For me, the pervasive narrative was that someone who is truly traumatized must be uninterested, unsatisfied, and uncomfortable with sex. While this is a reasonable response, and even one I had initially, the idea of a “perfect victim” further disempowers people who have been assaulted.
The core harm of sexual violence is objectification, the loss of human agency. Imagine you’ve survived a trauma where you all but lost free will, and then you are once again restricted by society’s expectations of how a survivor should react.
I did not feel like a “good” survivor. My relationship with dating, sex, and men was too complicated to fit under the narrow halo with which we tend to crown survivors. But I will write this until you believe it: There is no one way to respond to trauma, and the way you respond has no bearing on your moral character or the validity of your experience.
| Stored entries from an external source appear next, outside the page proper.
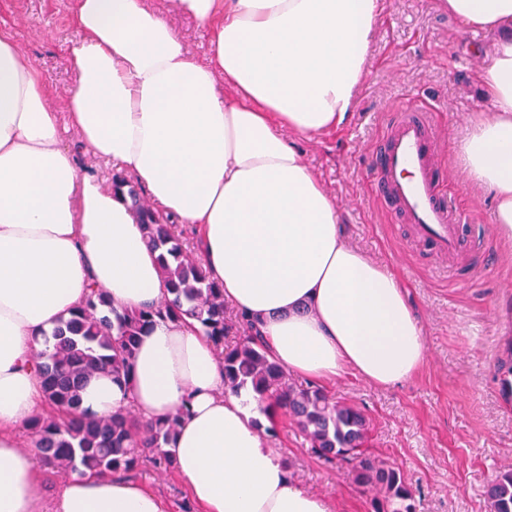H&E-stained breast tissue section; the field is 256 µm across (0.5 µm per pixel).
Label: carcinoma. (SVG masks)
Instances as JSON below:
<instances>
[{"mask_svg":"<svg viewBox=\"0 0 512 512\" xmlns=\"http://www.w3.org/2000/svg\"><path fill=\"white\" fill-rule=\"evenodd\" d=\"M113 187L127 188L146 239L160 251L172 298L149 309L112 314L97 311L105 303L104 293L97 290L53 330L52 348L38 355V375L45 401L56 414H37L29 423L40 465L66 475L89 470L112 476L132 470L144 458L157 469L173 467L164 446L180 416L146 423L129 409L110 417L91 416L81 410V391L101 372L118 380L129 377L142 333L158 319L188 315L221 350L224 383L231 392L251 389L259 402L276 403L312 453L328 464L352 465L354 482L373 493L375 512H416L415 491L399 468L366 455L367 415L314 385L290 382L288 371L265 347L260 330L241 317L229 320L223 290L209 280L178 225L155 212L124 178L116 177ZM485 495L492 512H512V468L500 470L486 485Z\"/></svg>","mask_w":512,"mask_h":512,"instance_id":"1","label":"carcinoma"}]
</instances>
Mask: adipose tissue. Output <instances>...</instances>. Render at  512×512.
Instances as JSON below:
<instances>
[{
    "label": "adipose tissue",
    "mask_w": 512,
    "mask_h": 512,
    "mask_svg": "<svg viewBox=\"0 0 512 512\" xmlns=\"http://www.w3.org/2000/svg\"><path fill=\"white\" fill-rule=\"evenodd\" d=\"M78 0L63 112L42 73L0 28V512H165L146 485L86 474L47 499L22 427L43 403L36 357L91 287L113 310L168 299L159 252L126 193L79 175L65 132L192 225L198 256L235 314L258 324L291 373L353 374L391 388L426 359L399 279L348 245L336 201L299 140L341 128L356 104L382 0ZM466 31L497 35L477 80L491 113L462 145L469 183L491 194L512 237V0H446ZM178 13L210 28L196 57ZM224 387L213 342L188 316L159 320L129 380L100 375L83 408L142 420L180 415L166 445L198 512H334L293 479L267 416Z\"/></svg>",
    "instance_id": "obj_1"
}]
</instances>
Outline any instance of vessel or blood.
<instances>
[{
  "label": "vessel or blood",
  "mask_w": 512,
  "mask_h": 512,
  "mask_svg": "<svg viewBox=\"0 0 512 512\" xmlns=\"http://www.w3.org/2000/svg\"><path fill=\"white\" fill-rule=\"evenodd\" d=\"M438 133L427 109H403L375 152V190L413 236L443 255L456 253L462 218L440 188Z\"/></svg>",
  "instance_id": "obj_1"
}]
</instances>
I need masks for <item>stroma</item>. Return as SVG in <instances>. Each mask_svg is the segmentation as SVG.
I'll return each mask as SVG.
<instances>
[{
    "mask_svg": "<svg viewBox=\"0 0 512 512\" xmlns=\"http://www.w3.org/2000/svg\"><path fill=\"white\" fill-rule=\"evenodd\" d=\"M76 0H0V26L51 87L62 108L73 78L64 59L80 33ZM438 0H384L369 47L371 66L348 125L299 146L341 211L347 241L402 281L417 312L428 361L412 378L380 389L350 375L326 384L333 399L371 421L370 455L397 464L416 491L417 512H491L485 485L512 466V398L501 381L512 337V241L494 222L493 201L469 184L458 156L475 118L488 110L476 82L492 38L462 32ZM430 110L440 134L442 189L465 216L462 248L448 257L417 241L382 210L372 157L395 113L410 102ZM293 478L332 498L335 512H373L350 466L315 456L286 414L267 433ZM164 496L171 512H195L174 470L129 471Z\"/></svg>",
    "mask_w": 512,
    "mask_h": 512,
    "instance_id": "35a3bbf8",
    "label": "stroma"
}]
</instances>
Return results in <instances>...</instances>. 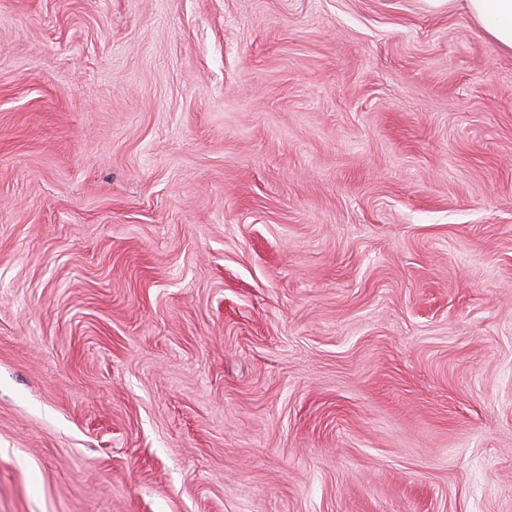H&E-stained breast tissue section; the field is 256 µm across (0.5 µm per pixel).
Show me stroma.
Returning <instances> with one entry per match:
<instances>
[{
  "label": "stroma",
  "instance_id": "obj_1",
  "mask_svg": "<svg viewBox=\"0 0 512 512\" xmlns=\"http://www.w3.org/2000/svg\"><path fill=\"white\" fill-rule=\"evenodd\" d=\"M0 512H512L465 0H0Z\"/></svg>",
  "mask_w": 512,
  "mask_h": 512
}]
</instances>
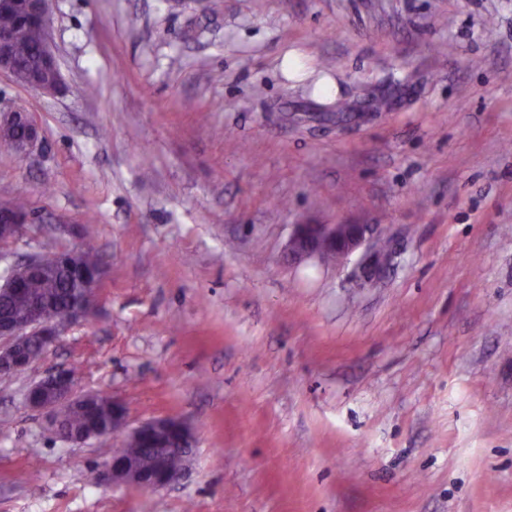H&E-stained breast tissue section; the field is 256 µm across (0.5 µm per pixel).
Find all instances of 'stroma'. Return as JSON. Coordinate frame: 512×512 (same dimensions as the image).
<instances>
[{
	"mask_svg": "<svg viewBox=\"0 0 512 512\" xmlns=\"http://www.w3.org/2000/svg\"><path fill=\"white\" fill-rule=\"evenodd\" d=\"M51 96L9 261L92 235L95 315L0 377V512H512V0H50ZM394 254L296 262L297 224ZM195 433L186 478L92 480L46 372Z\"/></svg>",
	"mask_w": 512,
	"mask_h": 512,
	"instance_id": "obj_1",
	"label": "stroma"
}]
</instances>
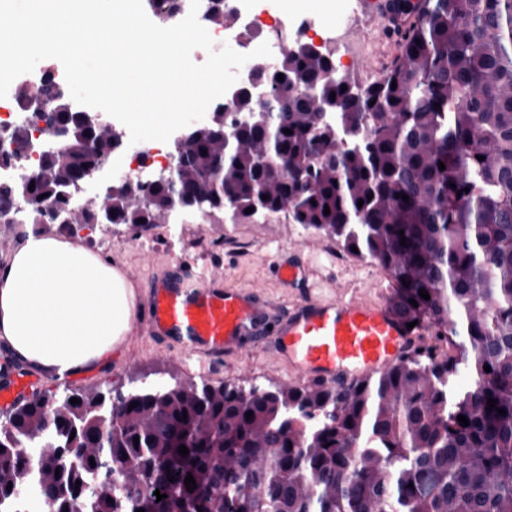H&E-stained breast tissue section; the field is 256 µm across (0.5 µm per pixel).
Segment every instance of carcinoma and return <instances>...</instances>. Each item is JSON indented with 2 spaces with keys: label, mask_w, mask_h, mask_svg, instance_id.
Returning a JSON list of instances; mask_svg holds the SVG:
<instances>
[{
  "label": "carcinoma",
  "mask_w": 512,
  "mask_h": 512,
  "mask_svg": "<svg viewBox=\"0 0 512 512\" xmlns=\"http://www.w3.org/2000/svg\"><path fill=\"white\" fill-rule=\"evenodd\" d=\"M146 5L169 25L175 0ZM390 10L403 18L401 51L377 80L359 84L294 42L257 70L269 101L242 87L182 135L176 183L161 170L113 186L99 206L74 205L76 185L119 137L54 102L52 77L39 96L21 88L17 108L50 104L68 138L63 150L43 144L25 182L0 183V224L17 223L20 200L22 223L76 231L282 217L380 264L397 309L436 344L342 386L37 393L0 426V506L23 489L51 512H512V0H391ZM203 15L215 28L234 21L224 0H207ZM28 136L11 127L0 161L17 160ZM107 460L121 465V494Z\"/></svg>",
  "instance_id": "cac0c4a2"
}]
</instances>
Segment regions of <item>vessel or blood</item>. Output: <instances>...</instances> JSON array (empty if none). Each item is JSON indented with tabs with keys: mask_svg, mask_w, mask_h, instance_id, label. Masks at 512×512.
Instances as JSON below:
<instances>
[{
	"mask_svg": "<svg viewBox=\"0 0 512 512\" xmlns=\"http://www.w3.org/2000/svg\"><path fill=\"white\" fill-rule=\"evenodd\" d=\"M142 307L152 334L215 359L264 328L269 319L263 303L226 288L223 280L201 281L182 266L155 282ZM276 334L277 350L299 382L374 375L398 363L414 336L392 299L371 303L352 295L295 303ZM34 386L18 368L1 371L0 402L17 403Z\"/></svg>",
	"mask_w": 512,
	"mask_h": 512,
	"instance_id": "obj_1",
	"label": "vessel or blood"
}]
</instances>
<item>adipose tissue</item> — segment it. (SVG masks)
<instances>
[{
  "label": "adipose tissue",
  "instance_id": "ef3b65f1",
  "mask_svg": "<svg viewBox=\"0 0 512 512\" xmlns=\"http://www.w3.org/2000/svg\"><path fill=\"white\" fill-rule=\"evenodd\" d=\"M136 299L112 260L30 235L0 262V343L48 378L107 368L133 330Z\"/></svg>",
  "mask_w": 512,
  "mask_h": 512
}]
</instances>
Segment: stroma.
I'll return each instance as SVG.
<instances>
[{
    "label": "stroma",
    "mask_w": 512,
    "mask_h": 512,
    "mask_svg": "<svg viewBox=\"0 0 512 512\" xmlns=\"http://www.w3.org/2000/svg\"><path fill=\"white\" fill-rule=\"evenodd\" d=\"M365 58L352 70L370 83L396 58L400 41L387 30L381 12L360 8L356 14ZM90 251L119 263L138 295H146L157 277L174 265L191 266L204 279L221 276L225 287L253 295L272 307L271 321L287 316L303 298H337L339 281H351L358 296L380 300L392 287L388 272L375 261L349 253L321 231L282 220L262 224H204L196 219L157 224L136 233L124 225L103 224L93 234L79 233ZM305 271L304 279L290 282L281 276L283 266ZM207 365L210 383L247 386L288 384L292 377L276 353L271 332L245 337L219 360H201L176 344L153 336L147 327L134 328L112 357L111 368L64 379H40L43 392H74L92 388H131L192 379L193 371Z\"/></svg>",
    "instance_id": "1"
}]
</instances>
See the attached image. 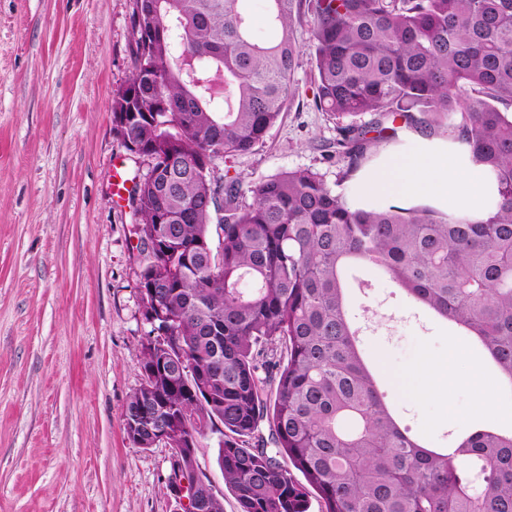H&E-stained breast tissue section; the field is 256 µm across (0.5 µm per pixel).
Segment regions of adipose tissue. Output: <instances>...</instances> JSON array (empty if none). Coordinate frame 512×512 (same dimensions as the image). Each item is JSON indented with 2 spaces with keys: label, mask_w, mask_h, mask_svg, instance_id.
Returning a JSON list of instances; mask_svg holds the SVG:
<instances>
[{
  "label": "adipose tissue",
  "mask_w": 512,
  "mask_h": 512,
  "mask_svg": "<svg viewBox=\"0 0 512 512\" xmlns=\"http://www.w3.org/2000/svg\"><path fill=\"white\" fill-rule=\"evenodd\" d=\"M358 194L367 200L411 202L425 198L453 209L485 216L488 194L473 166L444 151L429 149L394 151L380 167L358 183ZM448 365L419 360L405 373L396 375L398 389L418 401L428 399L430 384L447 380Z\"/></svg>",
  "instance_id": "adipose-tissue-1"
}]
</instances>
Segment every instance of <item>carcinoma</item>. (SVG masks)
I'll return each mask as SVG.
<instances>
[{"instance_id":"carcinoma-1","label":"carcinoma","mask_w":512,"mask_h":512,"mask_svg":"<svg viewBox=\"0 0 512 512\" xmlns=\"http://www.w3.org/2000/svg\"><path fill=\"white\" fill-rule=\"evenodd\" d=\"M265 2L258 39L247 0H133L112 131L152 164L130 193L150 331L127 438L176 449L199 512H224L194 467L217 422L241 512H309L312 493L321 512H512V430L451 453L410 435L345 294L352 266L380 271L512 386V0ZM304 12L336 186L303 168L219 190L209 164L251 152L296 96ZM404 131L453 145L495 189L492 213L369 208L339 190Z\"/></svg>"}]
</instances>
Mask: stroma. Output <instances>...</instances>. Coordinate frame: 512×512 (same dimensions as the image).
Wrapping results in <instances>:
<instances>
[{"label":"stroma","mask_w":512,"mask_h":512,"mask_svg":"<svg viewBox=\"0 0 512 512\" xmlns=\"http://www.w3.org/2000/svg\"><path fill=\"white\" fill-rule=\"evenodd\" d=\"M132 0H0V512H180L166 488L169 449L128 440L124 405L139 386L149 330L130 251L133 215L113 196L119 163L146 173L112 131V97L131 76ZM298 89L251 153L217 162L213 176L243 185L324 160L336 121L314 104V71L300 54ZM348 300L369 326L365 359H383L388 384L421 354L454 361L452 386L427 401L390 392L402 425L443 445L475 427H512V389L486 369L482 392L498 413H476L468 379L481 347L362 268ZM217 437H201L200 471L224 512H238L217 463Z\"/></svg>","instance_id":"obj_1"}]
</instances>
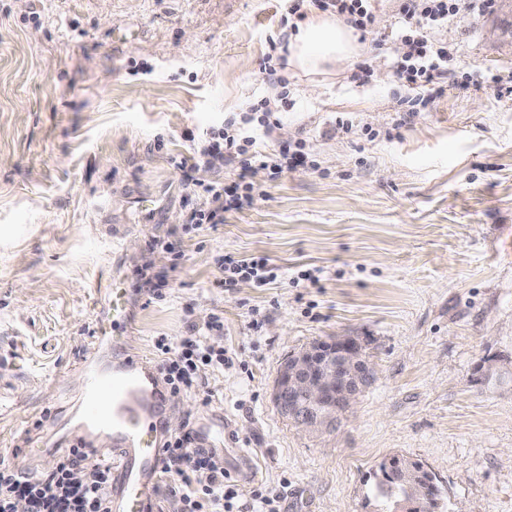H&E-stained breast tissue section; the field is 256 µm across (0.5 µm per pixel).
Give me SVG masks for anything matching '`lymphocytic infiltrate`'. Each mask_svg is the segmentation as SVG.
Segmentation results:
<instances>
[{"label": "lymphocytic infiltrate", "mask_w": 512, "mask_h": 512, "mask_svg": "<svg viewBox=\"0 0 512 512\" xmlns=\"http://www.w3.org/2000/svg\"><path fill=\"white\" fill-rule=\"evenodd\" d=\"M369 0H315L322 11L364 34L374 31L375 15ZM402 25L397 32L401 45L393 69L396 81L406 91L416 93L418 105H428L445 89L456 73V57L436 32L447 27L461 9L478 13L491 11L495 0H397ZM269 52L262 68L267 86L265 96L250 104L247 111L225 119L222 126L191 136L192 166L216 170L233 166L247 172L259 165L271 176L307 165L303 142L282 143L267 152L258 149L259 137H273L280 125L278 117L288 105L287 82L281 74L282 53L289 43L288 31L268 39ZM205 197L203 208L194 210L190 222L195 228H213L224 215L243 209L260 198L262 191L252 183L232 185L213 180L200 184ZM215 263L220 276L215 285L230 288L241 282L264 286L278 277L281 267L264 257L237 258L219 255ZM224 328L219 316L190 322L185 336L163 338L155 347L163 356L161 370L171 391L188 393L199 384L200 367H223L224 345L217 335ZM164 477L172 481L170 504L173 512H276L274 497L264 485L241 489L224 465L223 457L192 446L189 433L172 437L165 444ZM112 467L81 448L54 459L39 477L20 473L16 467L0 463V512H16L25 503L28 512H108L107 494Z\"/></svg>", "instance_id": "1"}]
</instances>
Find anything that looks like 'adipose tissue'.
Wrapping results in <instances>:
<instances>
[{"instance_id": "adipose-tissue-1", "label": "adipose tissue", "mask_w": 512, "mask_h": 512, "mask_svg": "<svg viewBox=\"0 0 512 512\" xmlns=\"http://www.w3.org/2000/svg\"><path fill=\"white\" fill-rule=\"evenodd\" d=\"M294 25L288 63L295 69L333 67L344 63L355 50L348 28L319 14H305Z\"/></svg>"}]
</instances>
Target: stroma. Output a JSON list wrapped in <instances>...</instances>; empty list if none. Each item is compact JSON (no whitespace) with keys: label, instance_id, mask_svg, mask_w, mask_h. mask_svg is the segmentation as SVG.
<instances>
[{"label":"stroma","instance_id":"1","mask_svg":"<svg viewBox=\"0 0 512 512\" xmlns=\"http://www.w3.org/2000/svg\"><path fill=\"white\" fill-rule=\"evenodd\" d=\"M372 7L383 45L285 74L281 125L310 165L275 180L253 168L263 196L213 231L189 225L208 174L191 171L185 134L263 95L267 39L291 27L282 0H0V452L27 474L51 465L44 445L83 429L78 365L118 282L125 347L154 363L158 339L223 316L230 362L175 397L172 431L223 413L241 482L281 490L283 512H376L372 476L394 454L436 475L448 512H512V386L475 381L488 360L512 369V95L484 84L512 76V49L488 34L512 13L453 18L439 37L469 88L396 130L397 6ZM363 62L364 86L350 78ZM339 116L358 133L328 134ZM154 241L180 255L162 298L134 290L160 262ZM221 254L323 277L225 290ZM336 336L363 345L376 379L328 432H299L275 379Z\"/></svg>","mask_w":512,"mask_h":512}]
</instances>
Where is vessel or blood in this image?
Instances as JSON below:
<instances>
[{"label": "vessel or blood", "mask_w": 512, "mask_h": 512, "mask_svg": "<svg viewBox=\"0 0 512 512\" xmlns=\"http://www.w3.org/2000/svg\"><path fill=\"white\" fill-rule=\"evenodd\" d=\"M112 349L116 360L111 373L80 365L89 432L77 442L93 447L94 432L103 430L112 438L110 512H156L169 388L158 369L124 351L120 339H113Z\"/></svg>", "instance_id": "vessel-or-blood-1"}]
</instances>
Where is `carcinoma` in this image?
Segmentation results:
<instances>
[{"mask_svg": "<svg viewBox=\"0 0 512 512\" xmlns=\"http://www.w3.org/2000/svg\"><path fill=\"white\" fill-rule=\"evenodd\" d=\"M372 495L378 512H439L443 492L437 477L422 462L394 455L379 465Z\"/></svg>", "mask_w": 512, "mask_h": 512, "instance_id": "carcinoma-1", "label": "carcinoma"}]
</instances>
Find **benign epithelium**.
I'll list each match as a JSON object with an SVG mask.
<instances>
[{
    "label": "benign epithelium",
    "instance_id": "7a95c632",
    "mask_svg": "<svg viewBox=\"0 0 512 512\" xmlns=\"http://www.w3.org/2000/svg\"><path fill=\"white\" fill-rule=\"evenodd\" d=\"M346 368L358 373L361 386L375 378L361 344L351 336L290 355L273 387L277 410L301 431H320L326 411L342 412L359 395L360 386L351 385L342 374Z\"/></svg>",
    "mask_w": 512,
    "mask_h": 512
}]
</instances>
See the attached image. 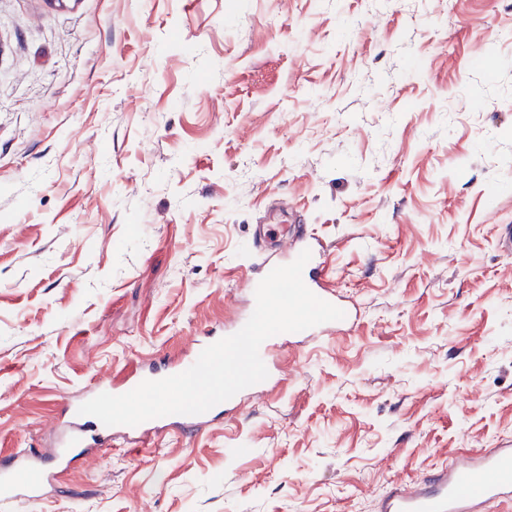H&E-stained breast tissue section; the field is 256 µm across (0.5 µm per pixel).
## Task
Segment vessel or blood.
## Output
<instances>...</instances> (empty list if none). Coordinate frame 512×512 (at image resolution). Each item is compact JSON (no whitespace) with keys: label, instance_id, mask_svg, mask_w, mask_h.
I'll list each match as a JSON object with an SVG mask.
<instances>
[{"label":"vessel or blood","instance_id":"obj_1","mask_svg":"<svg viewBox=\"0 0 512 512\" xmlns=\"http://www.w3.org/2000/svg\"><path fill=\"white\" fill-rule=\"evenodd\" d=\"M277 250L274 256L258 251V272L247 279V293H255L262 276L277 266L293 262L307 250L311 257L303 270L304 283L316 296L341 308L345 316L300 332H285L267 338L261 344L259 354L269 369L274 368L276 353L282 347L346 333L358 316L356 307L329 282L326 245L314 244L305 232L293 229L279 237ZM60 405L65 417L60 451L48 461L22 448L12 453L8 466L0 469L1 505L18 499L39 502L44 489L55 482L59 473L96 455L97 450L86 434L89 418L79 412L80 400L64 397ZM162 428V419L156 418L135 426L101 424L97 430L108 444L133 435H155ZM503 503L512 504L511 441L496 442L477 452L455 455L426 479L393 484L380 496L377 509L378 512H491L493 506Z\"/></svg>","mask_w":512,"mask_h":512}]
</instances>
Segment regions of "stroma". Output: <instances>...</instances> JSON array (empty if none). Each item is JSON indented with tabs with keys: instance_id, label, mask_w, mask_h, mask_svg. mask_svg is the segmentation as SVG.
<instances>
[{
	"instance_id": "stroma-1",
	"label": "stroma",
	"mask_w": 512,
	"mask_h": 512,
	"mask_svg": "<svg viewBox=\"0 0 512 512\" xmlns=\"http://www.w3.org/2000/svg\"><path fill=\"white\" fill-rule=\"evenodd\" d=\"M258 224L328 245L352 331L0 512H377L512 440V0H0V467L248 314Z\"/></svg>"
}]
</instances>
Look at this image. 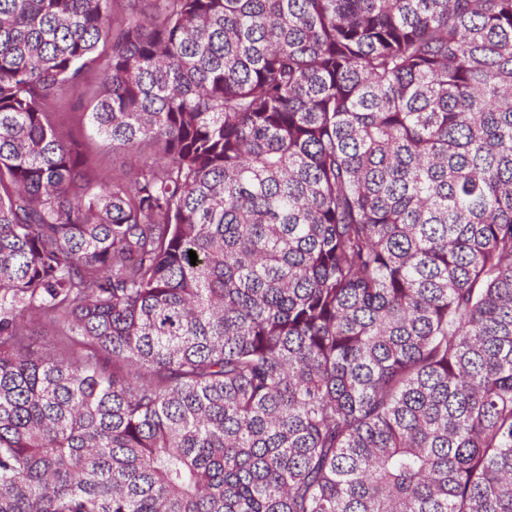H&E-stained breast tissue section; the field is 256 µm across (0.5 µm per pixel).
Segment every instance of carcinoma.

“One person might increase their sexual behavior after a trauma, another one might decrease it, and someone else might do both: increase their sexual behavior in one context and decrease it in another,” Bird said.
I felt helpless for a very long time, and my body tried different things to regain control. No sex, too much sex; feelings, no feelings; poking fun at my pain, sobbing through a late-night walk of shame down Roosevelt. No matter how I coped and subsequently overcorrected to cope some more, I wasn’t making any progress in developing a healthy sex life. So I stopped twiddling my thumbs and telling expensive lies. I told my therapist about my unhealthy relationship with sex.
“For many people, this distress is temporary, and their symptoms will decrease naturally,” Bird said. “You should consider seeking professional help if you feel like you would benefit from it, or if you feel like you’re acting in ways that you don’t want to.”
When I told my therapist, she didn’t even flinch. Though I anticipated my particular brand of sexual difficulty as cause to question the legitimacy of my experience, my therapist simply scribbled a note and asked, “And how does that make you feel?”
I was not the first, the only, or the last person who would not fit the role of “perfect victim.”